At this point, lawfare is not only a political loser, it’s a legal nullity. Biden has to realize that there will be no additional convictions of Trump prior to Election Day, and that the guilty verdicts won by Bragg are likely to be vacated. Even if the latter does not happen, it seems impossible to imagine that Judge Juan Merchan would sentence Trump to prison after he was nearly murdered over the weekend. The legal collapse of lawfare is the fallout of the Supreme Court’s late-term rulings in (a) the immunity case, which will require extensive additional pretrial proceedings and appeals, while gutting much of Smith’s and Willis’s cases; (b) the Fischer case, which eviscerates Smith’s attempt to use the violence of the riot as evidence of Trump’s obstruction of Congress; and (c) the Erlinger case (which, as I’ve explained, reaffirms the principle that critical issues in criminal cases must be decided by a unanimous jury).

Lawfare Phase II, then, is already a failure. It is hurting Biden and Democrats, not just with the Trump base and even Trump-skeptical Republicans, but also with fair-minded voters who are alarmed by banana-republic tactics — perceiving the nexus between (1) the erosion of even-handed justice that is basic to the rule of law and (2) the rise in political anger that has now bubbled over into deadly political violence.

Biden can make political hay out of what heretofore has been his partisan abuse of prosecutorial power by appearing to rise above it. If he directs his Justice Department to cease and desist in the federal parts of the lawfare campaign — the Smith prosecutions — he will be giving up nothing. Those cases are going nowhere prior to Election Day. If Trump wins the election, they will be dismissed. But if Biden gets ahead of the curve and orders dismissal of the cases now, the vast majority of the country’s voters will see him in a different, much more positive light.

Similarly, if in furtherance of his Oval Office call for national unity and a lowering of the temperature in our politics, he calls on the states of New York and Georgia to drop their Trump prosecutions, he can only improve his position with the electorate, notwithstanding that the exercise would be cost-free. Those cases are not federal cases. Biden has no authority to force the states to abort the prosecutions. The president would enhance his political stature nationally while leaving state and local officials to make the real decisions about how to proceed.

Would there be squawking from the hard leftists whom Biden has been so fearful of offending throughout his presidency? Sure, but squawking is what they do, and indulging it is why Biden is languishing in the polls.

Doing the right thing by emphatically ending lawfare might not win the president reelection, but it would improve his chances. If he were to win, it might teach him that success in a second term lies in appealing to the decency and reason of ordinary Americans rather than caving to woke progressives.
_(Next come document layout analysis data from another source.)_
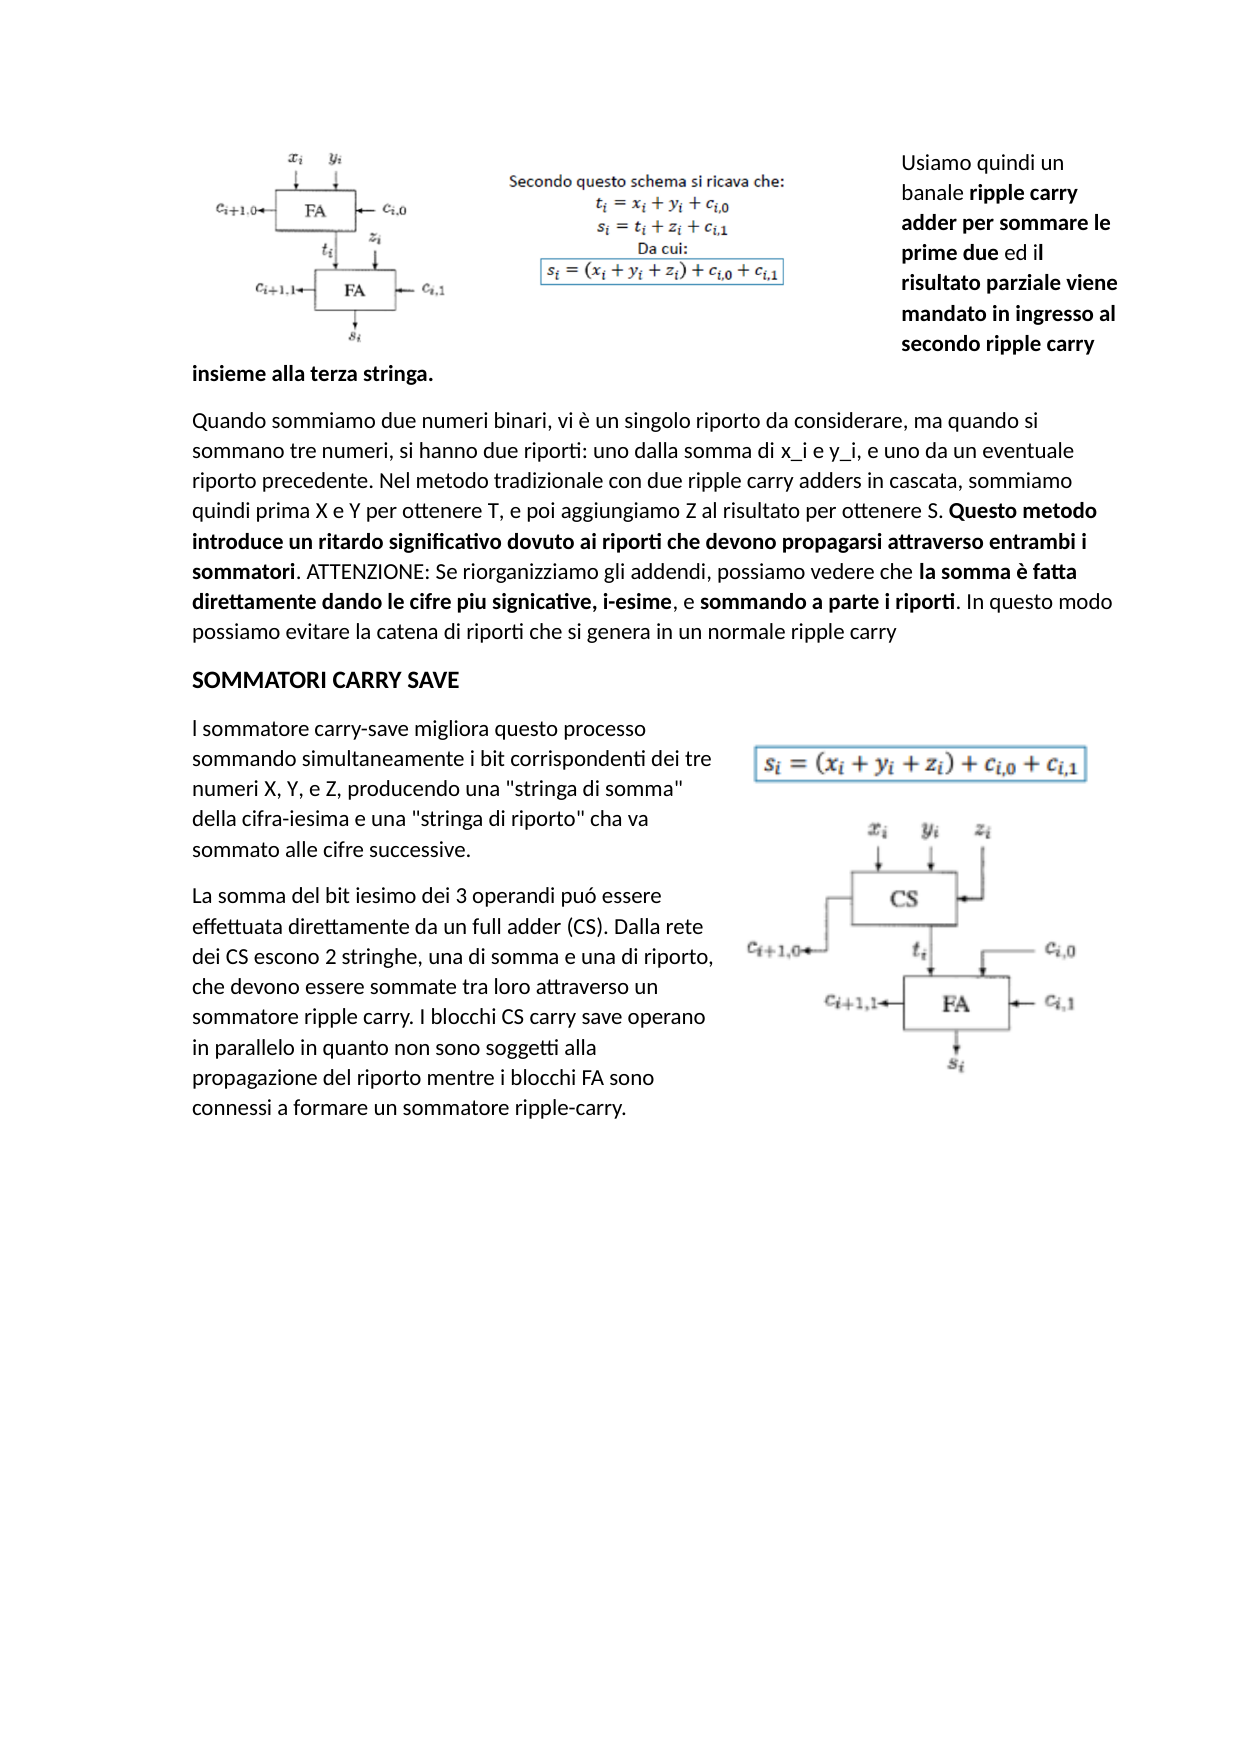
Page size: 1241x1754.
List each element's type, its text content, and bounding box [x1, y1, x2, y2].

text La somma del bit iesimo dei 3 operandi puó essere effettuata direttamente da un full adder (CS). Dalla rete dei CS escono 2 stringhe, una di somma e una di riporto, che devono essere sommate tra loro attraverso un sommatore ripple carry. I blocchi CS carry save operano in parallelo in quanto non sono soggetti alla propagazione del riporto mentre i blocchi FA sono connessi a formare un sommatore ripple-carry. [192, 882, 1122, 1121]
text l sommatore carry-save migliora questo processo sommando simultaneamente i bit corrispondenti dei tre numeri X, Y, e Z, producendo una "stringa di somma" della cifra-iesima e una "stringa di riporto" cha va sommato alle cifre successive. [192, 714, 1122, 863]
text SOMMATORI CARRY SAVE [192, 664, 1122, 695]
text Usiamo quindi un banale ripple carry adder per sommare le prime due ed il risultato parziale viene mandato in ingresso al secondo ripple carry insieme alla terza stringa. [192, 148, 1122, 387]
picture [741, 736, 1132, 1082]
picture [193, 148, 808, 342]
text Quando sommiamo due numeri binari, vi è un singolo riporto da considerare, ma quando si sommano tre numeri, si hanno due riporti: uno dalla somma di x_i e y_i, e uno da un eventuale riporto precedente. Nel metodo tradizionale con due ripple carry adders in cascata, sommiamo quindi prima X e Y per ottenere T, e poi aggiungiamo Z al risultato per ottenere S. Questo metodo introduce un ritardo significativo dovuto ai riporti che devono propagarsi attraverso entrambi i sommatori. ATTENZIONE: Se riorganizziamo gli addendi, possiamo vedere che la somma è fatta direttamente dando le cifre piu signicative, i-esime, e sommando a parte i riporti. In questo modo possiamo evitare la catena di riporti che si genera in un normale ripple carry [192, 406, 1122, 645]
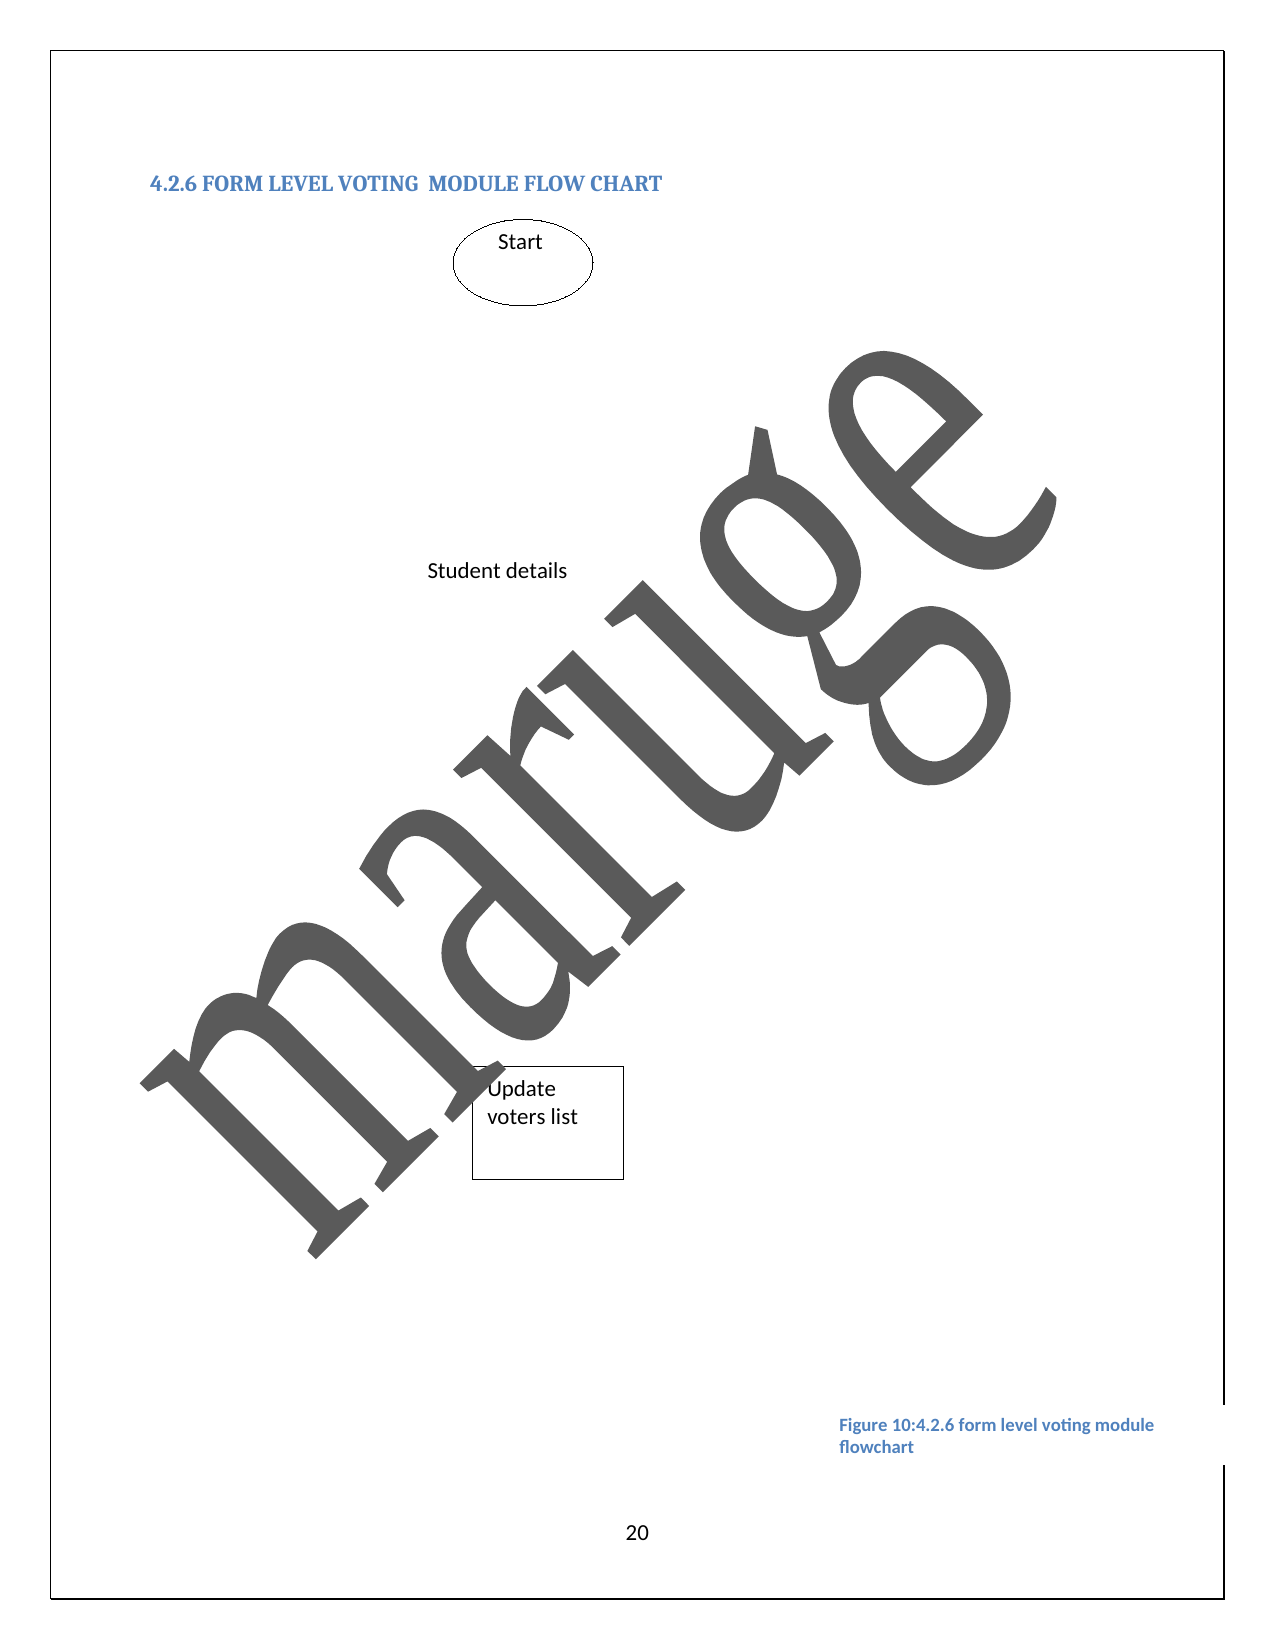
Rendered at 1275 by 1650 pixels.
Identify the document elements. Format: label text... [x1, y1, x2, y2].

And even if Biden loses in November, ending lawfare would give him a legacy he now lacks as a guardian of the rule of law.

And let’s face it: At some point, Biden is going to pardon his son Hunter. The younger Biden is facing conviction and imprisonment on serious offenses in two felony prosecutions, even as the president stresses that his son has tried mightily to overcome his demons. Everyone can understand a father’s love for his son. But not everyone can excuse a president’s exercise of clemency in favor of his courtiers. That exercise would be a lot easier to swallow — just like the Biden Justice Department’s decision not to prosecute Biden’s own classified-information offenses would be a lot easier to swallow — if the president showed the same solicitude to his political opponent.

Sunday evening, the president said that Americans are not “enemies” of each other — that “we are friends and co-workers, citizens and most importantly fellow Americans,” who are bonded together despite our political differences. It is one thing for Joe Biden to say that. It’s another to prove that he means it. He can do that, cost-free but to great political benefit, by ending lawfare.